◆ **Supplied passage**
* Begin *
The main legislative requirements of disclosure of information contained in the following acts:

  • The Assessment and Collection of Taxes Law of 1978 to 1999 (“ACT Law”)
  • International Trusts Law (Law No. 69(I)/92)
  • Processing of Personal Data (Protection of the Individual) Law, Law 138 (I)/2001
  • Prevention and Suppression of Money Laundering Activities Law 188(I)/2007 (“AML Law”)

Let us consider each one in detail.

1. The Assessment and Collection of Taxes Law of 1978 to 1999 (“ACT Law”) deals specifically with the issue of exchange of information which arises as a result of DTA compliance. Section 6 of the ACT Law empowers the Director of the Inland Revenue Department of the Ministry of Finance (“the Director”) to request information from any third party (which may be a bank or other credit institution) in relation to a valid enquiry that has been made by the respective competent authority (the “applicant party”) of the other Contracting State. This power is granted irrespective of any prevailing legislation which provides for confidentiality or other restriction in supplying the said information (i.e. banking secrecy, professional confidentiality – with the exception of lawyer-client confidentiality in the capacity of a lawyer acting as a legal adviser and not in providing any fiduciary services). In accordance with the provisions of this section of the law, the Director may request the books, records or other documents or information which are held or owned by a third party, as considered necessary, in relation to any person, including a company or a partnership that has been dissolved.

Information will only be provided by the tax authorities of Cyprus upon receiving a written request from the competent authority of the other state. The country seeking information must produce a written request, naming and adequately describing the taxable person and the specific bank in question or describing the information requested in sufficient detail. Fishing expeditions are not permitted under Art.26 in any way, or to request information that is unlikely to be relevant to the tax affairs of a given taxpayer. The requesting state should provide the Director with specific details of the reason for the request of information as follows:

  • the identity of the person under examination or investigation;
  • description of the information sought including its nature and the form in which the applicant Party wishes to receive the information from the Director;
  • the tax purpose for which the information is sought;
  • grounds for believing that the information requested is held by the Director or is in the possession or control of a person within the Republic of Cyprus;
  • to the extent known, the name and address of any person believed to be in possession of the requested information;
  • a declaration that the request is in conformity with the law and administrative practices of the applicant Party, that if the requested information was within the jurisdiction of the applicant Party then the competent authority of the applicant Party would be able to obtain the information under the laws of the applicant Party or in the normal course of administrative practice;
  • a declaration that the applicant Party has exhausted all means at its disposal within its jurisdiction to obtain the information, except those that would give rise to disproportionate /excessive difficulties.
* End *
◆ **Material provided**
* Begin *
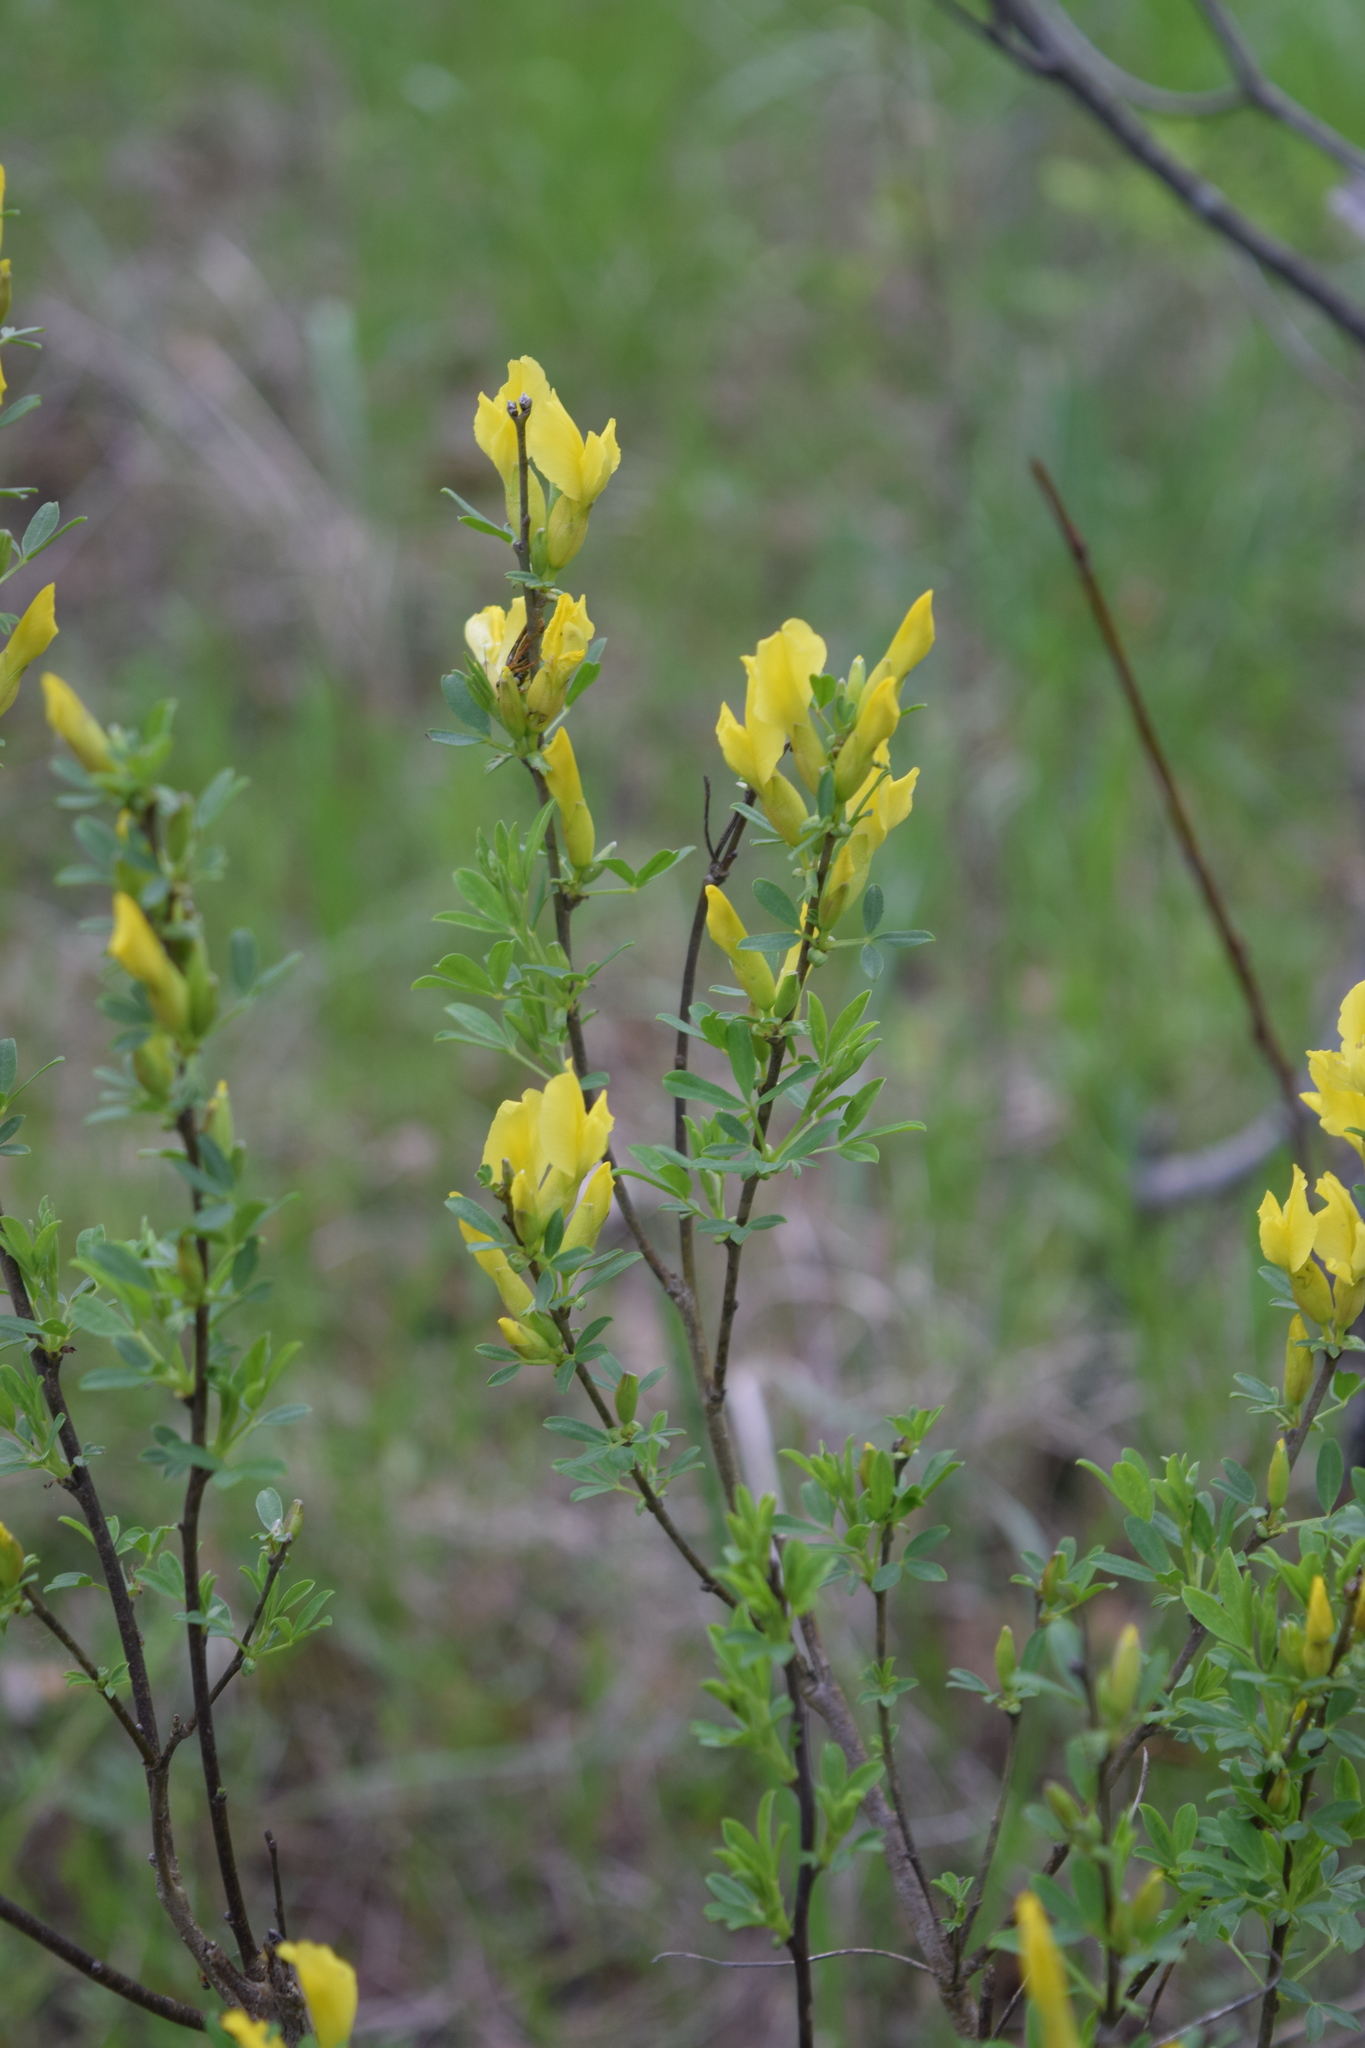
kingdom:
* End *
◆ **Direction 1**
List the four acts that the passage on Cyprus disclosure requirements names as containing the main legislative requirements.
◆ **Direction 2**
According to the passage on Cyprus disclosure requirements, which section of the ACT Law empowers the Director to request information from a third party?

◆ **Full solution 1**
- The Assessment and Collection of Taxes Law of 1978 to 1999 ("ACT Law")
- International Trusts Law (Law No. 69(I)/92)
- Processing of Personal Data (Protection of the Individual) Law, Law 138 (I)/2001
- Prevention and Suppression of Money Laundering Activities Law 188(I)/2007 ("AML Law")

◆ **Full solution 2**
Section 6 of the ACT Law.